Raúl Cantizano, Chloé Brûlé, Niño de Elche
© D. Gastellu

On a remarqué aussi San Salvador, un étonnant sextet armé de ses seules voix et de quelques percussions, qui donne un sacré coup de jeune au répertoire traditionnel occitan et corrézien. Où l’on (re)découvre que les vieilles scies de par ici, avant de prendre les atours gnan-gnan du folklore à papa, ont commencé par faire danser des jeunes gens, pas moins furieux que ceux d’aujourd’hui, et qu’elles ont encore ça dans les veines, pour peu qu’on aille les titiller... notez bien leur nom [3].

L’Emile Parisien Quartet, avec à la batterie un Julien Loutelier foisonnant, a pâti d’une acoustique manquant de définition mais a donné un concert fiévreux, engagé, tout à la joie de l’interplay, passant en revue dans le désordre les titres de l’album Spezial Snack entre effervescence et esprit cartoonesque, jouant sur les codes et les langages musicaux. A la fin, on se sent un peu comme au bout d’un long voyage. Retour des pieds sur terre, sans brutalité mais avec quelque difficulté à se rebrancher au monde réel.

Juste avant, un duo de Beñat Achiary et Didier Lasserre, le premier lyrique et profus, le second dans l’épure. Lasserre n’accompagne pas, il ne souligne pas : il discute, conteste, presse, contredit, enchérit, escorte, complète ; il donne sa version mais ne commente pas, ne paraphrase jamais. Achiary se lance dans un morceau ternaire, très rapide : Lasserre se tapit sans jouer, attend son heure. Quand le chanteur se tait, il entre. Quelque chose en suspension dans l’air, économie d’effets. Puis cela remonte, unisson sur un arin-arin sauvage. C’est la voix qui donne le rythme : le batteur définit l’espace. Tout l’art du duo est précisément dans l’opposition : celui-ci atteint des niveaux stratosphériques.

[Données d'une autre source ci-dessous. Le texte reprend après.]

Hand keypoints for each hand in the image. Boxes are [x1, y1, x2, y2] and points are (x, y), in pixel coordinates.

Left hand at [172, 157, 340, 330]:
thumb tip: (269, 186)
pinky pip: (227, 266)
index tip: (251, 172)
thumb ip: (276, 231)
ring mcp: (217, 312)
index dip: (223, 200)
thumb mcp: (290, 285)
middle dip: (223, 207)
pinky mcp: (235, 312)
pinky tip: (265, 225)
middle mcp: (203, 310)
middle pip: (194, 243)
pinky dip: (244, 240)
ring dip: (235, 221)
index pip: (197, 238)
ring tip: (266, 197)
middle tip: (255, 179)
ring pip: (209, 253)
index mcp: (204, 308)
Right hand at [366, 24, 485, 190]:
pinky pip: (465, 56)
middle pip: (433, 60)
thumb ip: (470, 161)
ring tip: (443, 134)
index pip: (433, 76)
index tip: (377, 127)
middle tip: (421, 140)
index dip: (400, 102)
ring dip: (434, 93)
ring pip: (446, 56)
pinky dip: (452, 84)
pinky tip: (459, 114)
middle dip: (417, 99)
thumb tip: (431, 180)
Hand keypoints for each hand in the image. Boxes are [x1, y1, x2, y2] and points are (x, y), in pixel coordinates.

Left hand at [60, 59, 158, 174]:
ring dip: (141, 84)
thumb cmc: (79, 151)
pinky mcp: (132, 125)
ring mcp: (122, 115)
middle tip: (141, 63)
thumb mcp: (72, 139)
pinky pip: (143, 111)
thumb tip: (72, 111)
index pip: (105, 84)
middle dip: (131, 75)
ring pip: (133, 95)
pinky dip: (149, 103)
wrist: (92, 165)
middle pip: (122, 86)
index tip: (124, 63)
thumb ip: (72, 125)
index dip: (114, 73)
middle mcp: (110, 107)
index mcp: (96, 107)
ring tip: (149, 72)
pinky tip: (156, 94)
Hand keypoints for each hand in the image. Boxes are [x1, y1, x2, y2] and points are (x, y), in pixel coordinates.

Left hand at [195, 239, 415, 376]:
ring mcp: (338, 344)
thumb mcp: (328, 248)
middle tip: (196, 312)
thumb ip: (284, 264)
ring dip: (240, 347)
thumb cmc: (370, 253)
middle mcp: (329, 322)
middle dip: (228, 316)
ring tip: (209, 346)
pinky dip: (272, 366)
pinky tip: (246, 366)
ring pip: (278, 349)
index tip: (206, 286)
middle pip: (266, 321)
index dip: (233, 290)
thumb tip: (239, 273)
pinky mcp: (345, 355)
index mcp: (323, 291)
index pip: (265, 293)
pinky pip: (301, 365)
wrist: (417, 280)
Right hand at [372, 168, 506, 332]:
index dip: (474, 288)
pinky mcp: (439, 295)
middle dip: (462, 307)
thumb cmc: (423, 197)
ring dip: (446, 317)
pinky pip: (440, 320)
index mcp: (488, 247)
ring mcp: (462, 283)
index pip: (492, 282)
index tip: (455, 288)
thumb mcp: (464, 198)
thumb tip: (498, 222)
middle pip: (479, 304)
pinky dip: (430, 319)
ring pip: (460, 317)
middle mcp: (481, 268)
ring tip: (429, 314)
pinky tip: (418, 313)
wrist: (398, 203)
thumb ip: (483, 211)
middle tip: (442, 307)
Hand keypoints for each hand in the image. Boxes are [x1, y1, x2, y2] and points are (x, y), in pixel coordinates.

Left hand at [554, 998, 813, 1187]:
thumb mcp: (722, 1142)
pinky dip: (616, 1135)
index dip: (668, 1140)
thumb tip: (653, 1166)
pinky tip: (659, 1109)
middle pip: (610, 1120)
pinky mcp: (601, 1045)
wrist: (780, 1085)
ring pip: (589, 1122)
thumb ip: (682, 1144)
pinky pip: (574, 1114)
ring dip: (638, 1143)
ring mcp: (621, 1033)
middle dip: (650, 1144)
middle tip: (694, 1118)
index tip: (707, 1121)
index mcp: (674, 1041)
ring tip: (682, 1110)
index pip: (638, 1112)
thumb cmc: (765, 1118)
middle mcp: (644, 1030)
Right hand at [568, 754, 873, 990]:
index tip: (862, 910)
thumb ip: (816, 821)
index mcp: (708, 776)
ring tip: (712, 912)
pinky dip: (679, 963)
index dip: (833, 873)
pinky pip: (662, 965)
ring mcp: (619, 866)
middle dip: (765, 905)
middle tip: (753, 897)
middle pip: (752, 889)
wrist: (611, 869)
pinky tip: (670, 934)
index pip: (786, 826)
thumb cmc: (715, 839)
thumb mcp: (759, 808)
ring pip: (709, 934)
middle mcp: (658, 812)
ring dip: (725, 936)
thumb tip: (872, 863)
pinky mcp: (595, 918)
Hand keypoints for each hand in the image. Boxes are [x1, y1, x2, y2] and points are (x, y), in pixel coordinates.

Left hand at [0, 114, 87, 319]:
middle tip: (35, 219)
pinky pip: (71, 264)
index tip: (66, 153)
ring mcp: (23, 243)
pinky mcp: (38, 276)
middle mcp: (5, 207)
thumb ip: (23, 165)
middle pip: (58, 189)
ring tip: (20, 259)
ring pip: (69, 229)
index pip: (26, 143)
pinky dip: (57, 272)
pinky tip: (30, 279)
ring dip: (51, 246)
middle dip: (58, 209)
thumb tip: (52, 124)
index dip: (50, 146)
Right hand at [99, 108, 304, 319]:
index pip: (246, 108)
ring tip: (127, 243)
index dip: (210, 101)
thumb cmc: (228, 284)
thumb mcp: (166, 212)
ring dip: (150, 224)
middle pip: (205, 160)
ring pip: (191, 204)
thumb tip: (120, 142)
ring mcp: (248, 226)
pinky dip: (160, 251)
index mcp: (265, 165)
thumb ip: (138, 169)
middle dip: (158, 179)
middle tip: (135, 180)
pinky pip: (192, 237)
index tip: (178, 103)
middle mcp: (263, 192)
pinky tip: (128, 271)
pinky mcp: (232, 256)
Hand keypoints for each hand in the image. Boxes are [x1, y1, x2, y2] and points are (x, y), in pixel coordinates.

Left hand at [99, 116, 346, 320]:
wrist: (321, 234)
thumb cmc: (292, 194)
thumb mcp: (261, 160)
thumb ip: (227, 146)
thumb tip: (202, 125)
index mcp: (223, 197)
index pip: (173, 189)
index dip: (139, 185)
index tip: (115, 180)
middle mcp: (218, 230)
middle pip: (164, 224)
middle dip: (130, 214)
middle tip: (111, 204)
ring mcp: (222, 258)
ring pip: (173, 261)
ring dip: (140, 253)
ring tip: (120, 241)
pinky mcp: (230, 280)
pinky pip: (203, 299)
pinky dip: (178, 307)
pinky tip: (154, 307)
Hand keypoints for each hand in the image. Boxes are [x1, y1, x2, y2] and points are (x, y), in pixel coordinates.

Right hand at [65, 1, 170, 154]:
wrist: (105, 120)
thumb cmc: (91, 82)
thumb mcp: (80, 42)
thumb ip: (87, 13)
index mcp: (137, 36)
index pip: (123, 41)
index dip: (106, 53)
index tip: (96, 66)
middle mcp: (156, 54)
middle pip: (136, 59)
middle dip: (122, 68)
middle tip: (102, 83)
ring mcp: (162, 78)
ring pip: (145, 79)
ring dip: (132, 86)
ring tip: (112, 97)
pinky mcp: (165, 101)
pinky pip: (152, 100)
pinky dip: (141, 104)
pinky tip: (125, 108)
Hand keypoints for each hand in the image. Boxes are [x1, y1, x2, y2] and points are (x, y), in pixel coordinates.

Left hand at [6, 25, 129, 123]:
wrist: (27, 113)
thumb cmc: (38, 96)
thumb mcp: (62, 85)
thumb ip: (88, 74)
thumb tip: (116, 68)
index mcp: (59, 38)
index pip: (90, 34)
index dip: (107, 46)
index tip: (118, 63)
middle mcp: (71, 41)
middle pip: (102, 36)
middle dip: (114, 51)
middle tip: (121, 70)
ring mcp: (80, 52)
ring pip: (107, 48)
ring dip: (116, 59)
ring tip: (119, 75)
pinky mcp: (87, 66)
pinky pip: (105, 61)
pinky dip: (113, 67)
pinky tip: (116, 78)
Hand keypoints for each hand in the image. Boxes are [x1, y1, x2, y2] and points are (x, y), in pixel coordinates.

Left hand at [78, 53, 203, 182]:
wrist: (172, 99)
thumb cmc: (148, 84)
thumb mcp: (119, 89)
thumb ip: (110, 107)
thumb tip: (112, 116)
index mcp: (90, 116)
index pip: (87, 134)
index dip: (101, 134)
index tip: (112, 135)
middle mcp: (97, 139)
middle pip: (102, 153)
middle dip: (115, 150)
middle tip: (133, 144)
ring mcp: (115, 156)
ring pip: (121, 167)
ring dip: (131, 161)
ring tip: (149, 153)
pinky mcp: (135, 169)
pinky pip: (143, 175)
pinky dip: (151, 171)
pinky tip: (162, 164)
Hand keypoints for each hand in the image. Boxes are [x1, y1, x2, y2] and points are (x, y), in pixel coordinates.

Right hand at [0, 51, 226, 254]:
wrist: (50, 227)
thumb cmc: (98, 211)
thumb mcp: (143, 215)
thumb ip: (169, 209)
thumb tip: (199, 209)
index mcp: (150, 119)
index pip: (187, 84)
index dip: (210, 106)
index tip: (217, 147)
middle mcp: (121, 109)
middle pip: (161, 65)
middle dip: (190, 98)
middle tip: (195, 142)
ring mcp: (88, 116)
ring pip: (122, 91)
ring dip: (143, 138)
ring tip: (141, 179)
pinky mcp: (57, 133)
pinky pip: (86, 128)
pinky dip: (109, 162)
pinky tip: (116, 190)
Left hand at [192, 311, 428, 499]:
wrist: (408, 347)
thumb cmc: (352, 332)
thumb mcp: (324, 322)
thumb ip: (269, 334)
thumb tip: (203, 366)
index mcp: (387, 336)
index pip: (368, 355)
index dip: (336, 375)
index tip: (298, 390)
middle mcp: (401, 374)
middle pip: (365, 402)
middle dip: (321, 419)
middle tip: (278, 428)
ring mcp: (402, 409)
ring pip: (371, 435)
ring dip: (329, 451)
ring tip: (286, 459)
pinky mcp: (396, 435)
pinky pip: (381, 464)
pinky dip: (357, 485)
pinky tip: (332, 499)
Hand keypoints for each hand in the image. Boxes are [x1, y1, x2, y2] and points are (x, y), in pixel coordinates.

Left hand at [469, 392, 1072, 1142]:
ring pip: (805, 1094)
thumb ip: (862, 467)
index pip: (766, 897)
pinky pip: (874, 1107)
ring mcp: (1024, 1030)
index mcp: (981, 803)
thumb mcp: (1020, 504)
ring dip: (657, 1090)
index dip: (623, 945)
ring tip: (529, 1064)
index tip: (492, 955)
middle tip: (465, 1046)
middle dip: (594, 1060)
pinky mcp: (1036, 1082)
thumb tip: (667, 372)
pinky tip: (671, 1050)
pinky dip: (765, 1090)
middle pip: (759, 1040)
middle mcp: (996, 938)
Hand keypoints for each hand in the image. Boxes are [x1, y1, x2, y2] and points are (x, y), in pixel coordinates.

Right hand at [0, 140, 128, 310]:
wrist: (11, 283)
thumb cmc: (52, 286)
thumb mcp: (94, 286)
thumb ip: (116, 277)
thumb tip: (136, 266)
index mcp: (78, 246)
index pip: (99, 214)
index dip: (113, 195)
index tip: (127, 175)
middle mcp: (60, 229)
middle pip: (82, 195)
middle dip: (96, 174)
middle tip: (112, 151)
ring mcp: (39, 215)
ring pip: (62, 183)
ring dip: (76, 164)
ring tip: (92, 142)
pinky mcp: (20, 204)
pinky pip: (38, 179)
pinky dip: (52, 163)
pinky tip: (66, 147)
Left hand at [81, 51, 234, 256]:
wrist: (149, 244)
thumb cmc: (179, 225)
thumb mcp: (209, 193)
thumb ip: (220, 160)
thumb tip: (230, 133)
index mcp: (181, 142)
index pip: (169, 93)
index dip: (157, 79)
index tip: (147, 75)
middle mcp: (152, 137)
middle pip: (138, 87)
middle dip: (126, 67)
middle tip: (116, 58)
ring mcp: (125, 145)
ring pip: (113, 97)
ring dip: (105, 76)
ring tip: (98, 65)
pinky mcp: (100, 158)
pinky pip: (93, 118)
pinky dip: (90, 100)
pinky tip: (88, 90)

Les Perceurs de Pierre de Biscaye et Nicolas Nageotte
© D. Gastellu 2015

Le festival se clôt - en ce qui concerne les concerts - dans un surprenant hommage au monde ouvrier et aux jeux de force : scène partagée entre trois musiciens, Julen Axiari, Ibai Indart et Nicolas Nageotte, et deux équipes de Mineurs de Biscaye - sportifs et sportives qui pratiquent le perçage de pierres à la barre à mine à la seule force des bras, rien que ça. Ah, oui, ensuite il y avait un ensemble espagnol dansant, Coetus. Il fut interruptus en ce qui me concerne, et je suis sortie pour attendre les txalapartak et les feux d’artifice de Paskal Indo, très tard, sur le pré mangé par la nuit.

Errobiko 2015 a vécu, Errobiko 2016 est en gestation. Mais j’aimerais vous dire un mot du petit frère : les Ethiopiques de Bayonne, organisé par la même équipe de rêveurs en action, l’association Ezkandrai. Au mois d’avril, chaque année, c’est un peu comme les « refêtes » du Sud-Ouest, ces fêtes hors saison qui célèbrent le retour du printemps. Lieu de rencontre des arts comme l’est le festival d’été, les Ethiopiques rassemblent écrivains, cinéastes, photographes, peintres, plasticiens, danseurs et musiciens, et enchantent la vieille ville de Bayonne l’espace de trois jours.

Errobiko Festibala 2016 ? C’est pour bientôt. La programmation n’est pas encore publiée. Il paraît même qu’elle n’est pas tout à fait bouclée. On chuchote des choses. On dit qu’un grand musicien réunionnais pourrait revenir. Mais chut. Rien n’est sûr, et j’ai promis de ne rien révéler.

par Diane Gastellu // Publié le 29 mai 2016

[1L’expression est empruntée, vous l’aurez compris, au Manifeste pour des Produits de Haute Nécessité publié en 2009 par neuf intellectuels antillais dont Edouard Glissant et Patrick Chamoiseau, émanation littéraire et intellectuelle du mouvement populaire déclenché en Guadeloupe et Martinique par Lyannaj kont pwofitasyon.

[2Le premier album de Bengalifère est paru chez Hôte Marge en 2014.

[3Un album est sur le point de paraître, à commander sur leur site.